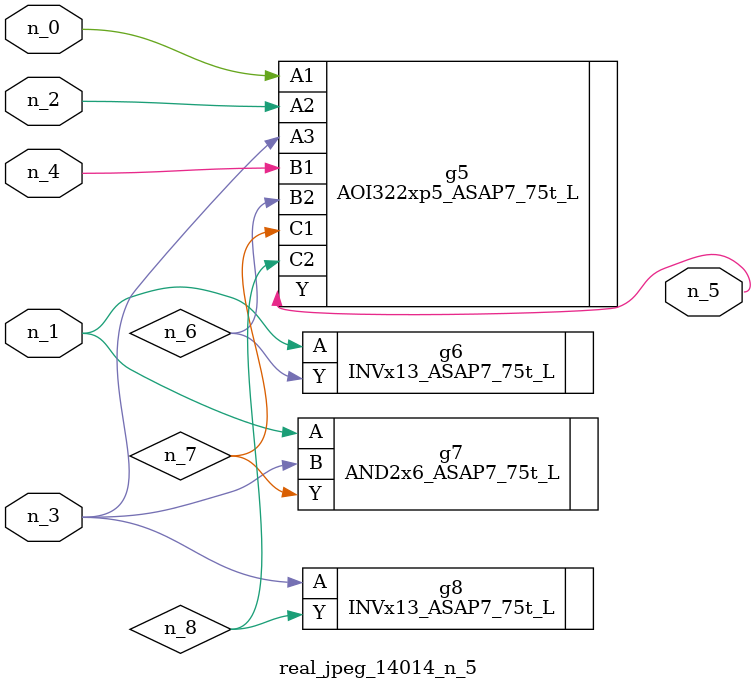
<source format=v>
module real_jpeg_14014_n_5 (n_4, n_0, n_1, n_2, n_3, n_5);

input n_4;
input n_0;
input n_1;
input n_2;
input n_3;

output n_5;

wire n_8;
wire n_6;
wire n_7;

AOI322xp5_ASAP7_75t_L g5 ( 
.A1(n_0),
.A2(n_2),
.A3(n_3),
.B1(n_4),
.B2(n_6),
.C1(n_7),
.C2(n_8),
.Y(n_5)
);

INVx13_ASAP7_75t_L g6 ( 
.A(n_1),
.Y(n_6)
);

AND2x6_ASAP7_75t_L g7 ( 
.A(n_1),
.B(n_3),
.Y(n_7)
);

INVx13_ASAP7_75t_L g8 ( 
.A(n_3),
.Y(n_8)
);


endmodule
</source>
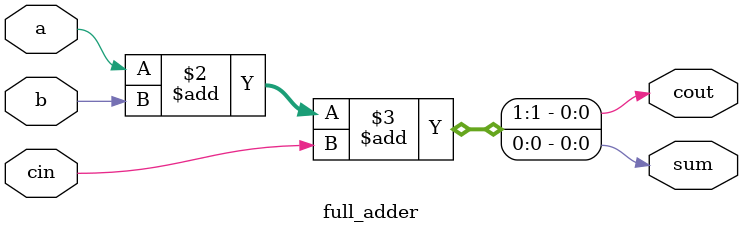
<source format=v>

`timescale 1ns / 1ns

module full_adder (input wire a, b, cin,
		output reg sum, cout);

always @(a or b or cin)
  {cout, sum} = a + b + cin;

endmodule
</source>
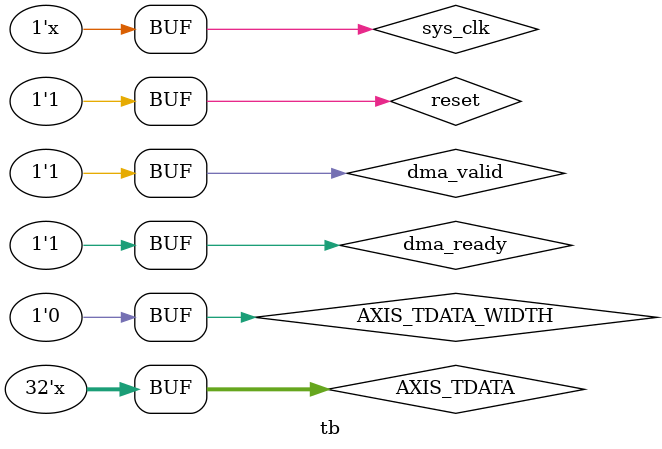
<source format=v>
`timescale 1 ns / 1 ps

module tb();

reg sys_clk;
reg reset;
reg dma_valid;
reg dma_ready;
reg [31:0] AXIS_TDATA;
wire [31:0] stream_out;

// Instantiate DUT
image_processing_ip_v1_0 dut
(   // Ports of Axi Slave Bus Interface S_AXI_LITE
       .s_axi_lite_aclk(sys_clk),
       .s_axi_lite_aresetn(reset),

    // Ports of Axi Slave Bus Interface S_AXIS_MM2S
       .s_axis_mm2s_aclk(sys_clk),
       .s_axis_mm2s_aresetn(reset),
       .s_axis_mm2s_tdata(AXIS_TDATA),
       .s_axis_mm2s_tvalid(dma_valid),

    // Ports of Axi Master Bus Interface M_AXIS_S2MM
       .m_axis_s2mm_aclk(sys_clk),
       .m_axis_s2mm_aresetn(reset),
       .m_axis_s2mm_tdata(stream_out),
       .m_axis_s2mm_tready(dma_ready)
);


always #5 sys_clk = ~sys_clk;
always #20 AXIS_TDATA  = ~AXIS_TDATA;

initial
begin
    sys_clk = 1'b0;
    AXIS_TDATA_WIDTH = 32'b0;
    dma_ready = 1'b0;
    dma_valid = 1'b0;
    reset = 1'b1;
    #50
    reset = 1'b0;
    #50
    reset = 1'b1;
    dma_ready = 1'b1;
    dma_valid = 1'b1;

end

endmodule

</source>
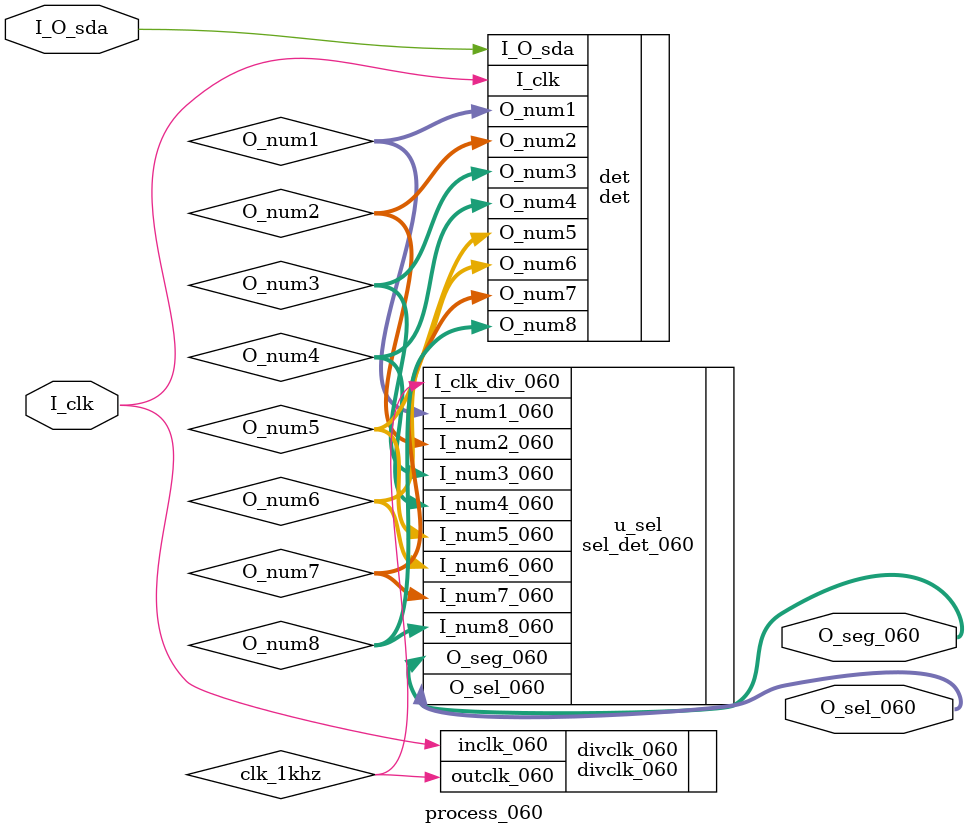
<source format=v>
`timescale 1ns / 1ps


module process_060(
	input 		        I_clk,  
    inout               I_O_sda ,
    output    [7:0]  O_seg_060       ,
	output    [7:0]  O_sel_060   
);

wire clk_1khz ;
wire clk_100khz;
wire      [3:0]   O_num1  ;
wire      [3:0]   O_num2  ;
wire      [3:0]   O_num3  ;
wire      [3:0]   O_num4  ;
wire      [3:0]   O_num5  ;
wire      [3:0]   O_num6  ;
wire      [3:0]   O_num7  ;
wire      [3:0]   O_num8  ;


det
det
(
	.I_clk   ( I_clk ),  //100khz
    .I_O_sda ( I_O_sda    ),
    .O_num1  ( O_num1     ),
    .O_num2  ( O_num2     ),
    .O_num3  ( O_num3     ),
    .O_num4  ( O_num4     ),
    .O_num5  ( O_num5     ),
    .O_num6  ( O_num6     ),
    .O_num7  ( O_num7     ),
    .O_num8  ( O_num8     )

);

divclk_060
divclk_060
(     
	.inclk_060  ( I_clk       ),  
	.outclk_060 ( clk_1khz    )  
);

sel_det_060
u_sel
( 
   .I_clk_div_060 ( clk_1khz ), 
    //  .I_clk_div_060 ( clk_seg_060 ), 
   .I_num1_060    ( O_num1      ), 
   .I_num2_060    ( O_num2      ), 
   .I_num3_060    ( O_num3      ), 
   .I_num4_060    ( O_num4      ), 
   .I_num5_060    ( O_num5      ), 
   .I_num6_060    ( O_num6      ), 
   .I_num7_060    ( O_num7      ), 
   .I_num8_060    ( O_num8      ),     
   .O_seg_060     ( O_seg_060  ),
   .O_sel_060     ( O_sel_060  )
	);


endmodule


</source>
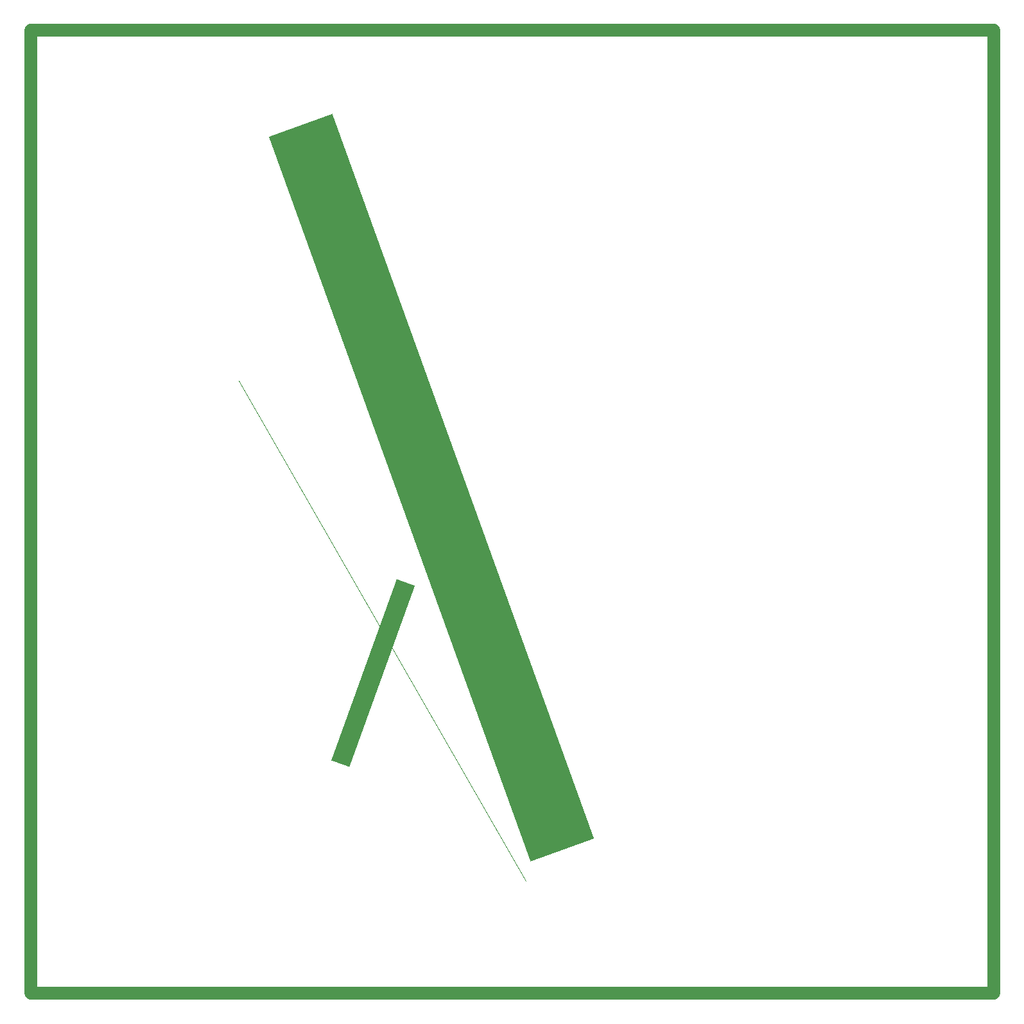
<source format=gbr>
%MOIN*%
%FSLAX23Y23*%
%OFA0.0000B0.0000*%
G90*
%AMCODE22*
22,1,$1,$2,$3,$4,$5*
%
%ADD10C,0.0650*%
%ADD11CODE22,0.1X1X2X2X-19.85*%
%ADD12CODE22,0.35X4X0.6X0.5X19.85*%
%ADD13CODE22,0X3X0.6X0.3X29.85*%
D11
X0Y9D03*

D12
X3200Y10D03*

D13
X3200Y20D03*

X1000Y0D02*
G54D10*
X1000Y0D01*
X6000D01*
Y5000D01*
X1000D01*
Y0D01*
M02*

</source>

▶ **Requirement**: With the pictures omitted, reproduce the records in full and exactly.

▶ **Finished task**:
<source format=v>
module real_jpeg_14014_n_5 (n_4, n_0, n_1, n_2, n_3, n_5);

input n_4;
input n_0;
input n_1;
input n_2;
input n_3;

output n_5;

wire n_8;
wire n_6;
wire n_7;

AOI322xp5_ASAP7_75t_L g5 ( 
.A1(n_0),
.A2(n_2),
.A3(n_3),
.B1(n_4),
.B2(n_6),
.C1(n_7),
.C2(n_8),
.Y(n_5)
);

INVx13_ASAP7_75t_L g6 ( 
.A(n_1),
.Y(n_6)
);

AND2x6_ASAP7_75t_L g7 ( 
.A(n_1),
.B(n_3),
.Y(n_7)
);

INVx13_ASAP7_75t_L g8 ( 
.A(n_3),
.Y(n_8)
);


endmodule
</source>
<source format=v>

`timescale 1ns / 1ns

module full_adder (input wire a, b, cin,
		output reg sum, cout);

always @(a or b or cin)
  {cout, sum} = a + b + cin;

endmodule
</source>
<source format=v>
`timescale 1 ns / 1 ps

module tb();

reg sys_clk;
reg reset;
reg dma_valid;
reg dma_ready;
reg [31:0] AXIS_TDATA;
wire [31:0] stream_out;

// Instantiate DUT
image_processing_ip_v1_0 dut
(   // Ports of Axi Slave Bus Interface S_AXI_LITE
       .s_axi_lite_aclk(sys_clk),
       .s_axi_lite_aresetn(reset),

    // Ports of Axi Slave Bus Interface S_AXIS_MM2S
       .s_axis_mm2s_aclk(sys_clk),
       .s_axis_mm2s_aresetn(reset),
       .s_axis_mm2s_tdata(AXIS_TDATA),
       .s_axis_mm2s_tvalid(dma_valid),

    // Ports of Axi Master Bus Interface M_AXIS_S2MM
       .m_axis_s2mm_aclk(sys_clk),
       .m_axis_s2mm_aresetn(reset),
       .m_axis_s2mm_tdata(stream_out),
       .m_axis_s2mm_tready(dma_ready)
);


always #5 sys_clk = ~sys_clk;
always #20 AXIS_TDATA  = ~AXIS_TDATA;

initial
begin
    sys_clk = 1'b0;
    AXIS_TDATA_WIDTH = 32'b0;
    dma_ready = 1'b0;
    dma_valid = 1'b0;
    reset = 1'b1;
    #50
    reset = 1'b0;
    #50
    reset = 1'b1;
    dma_ready = 1'b1;
    dma_valid = 1'b1;

end

endmodule

</source>
<source format=v>
`timescale 1ns / 1ps


module process_060(
	input 		        I_clk,  
    inout               I_O_sda ,
    output    [7:0]  O_seg_060       ,
	output    [7:0]  O_sel_060   
);

wire clk_1khz ;
wire clk_100khz;
wire      [3:0]   O_num1  ;
wire      [3:0]   O_num2  ;
wire      [3:0]   O_num3  ;
wire      [3:0]   O_num4  ;
wire      [3:0]   O_num5  ;
wire      [3:0]   O_num6  ;
wire      [3:0]   O_num7  ;
wire      [3:0]   O_num8  ;


det
det
(
	.I_clk   ( I_clk ),  //100khz
    .I_O_sda ( I_O_sda    ),
    .O_num1  ( O_num1     ),
    .O_num2  ( O_num2     ),
    .O_num3  ( O_num3     ),
    .O_num4  ( O_num4     ),
    .O_num5  ( O_num5     ),
    .O_num6  ( O_num6     ),
    .O_num7  ( O_num7     ),
    .O_num8  ( O_num8     )

);

divclk_060
divclk_060
(     
	.inclk_060  ( I_clk       ),  
	.outclk_060 ( clk_1khz    )  
);

sel_det_060
u_sel
( 
   .I_clk_div_060 ( clk_1khz ), 
    //  .I_clk_div_060 ( clk_seg_060 ), 
   .I_num1_060    ( O_num1      ), 
   .I_num2_060    ( O_num2      ), 
   .I_num3_060    ( O_num3      ), 
   .I_num4_060    ( O_num4      ), 
   .I_num5_060    ( O_num5      ), 
   .I_num6_060    ( O_num6      ), 
   .I_num7_060    ( O_num7      ), 
   .I_num8_060    ( O_num8      ),     
   .O_seg_060     ( O_seg_060  ),
   .O_sel_060     ( O_sel_060  )
	);


endmodule


</source>
<source format=gbr>
%MOIN*%
%FSLAX23Y23*%
%OFA0.0000B0.0000*%
G90*
%AMCODE22*
22,1,$1,$2,$3,$4,$5*
%
%ADD10C,0.0650*%
%ADD11CODE22,0.1X1X2X2X-19.85*%
%ADD12CODE22,0.35X4X0.6X0.5X19.85*%
%ADD13CODE22,0X3X0.6X0.3X29.85*%
D11
X0Y9D03*

D12
X3200Y10D03*

D13
X3200Y20D03*

X1000Y0D02*
G54D10*
X1000Y0D01*
X6000D01*
Y5000D01*
X1000D01*
Y0D01*
M02*

</source>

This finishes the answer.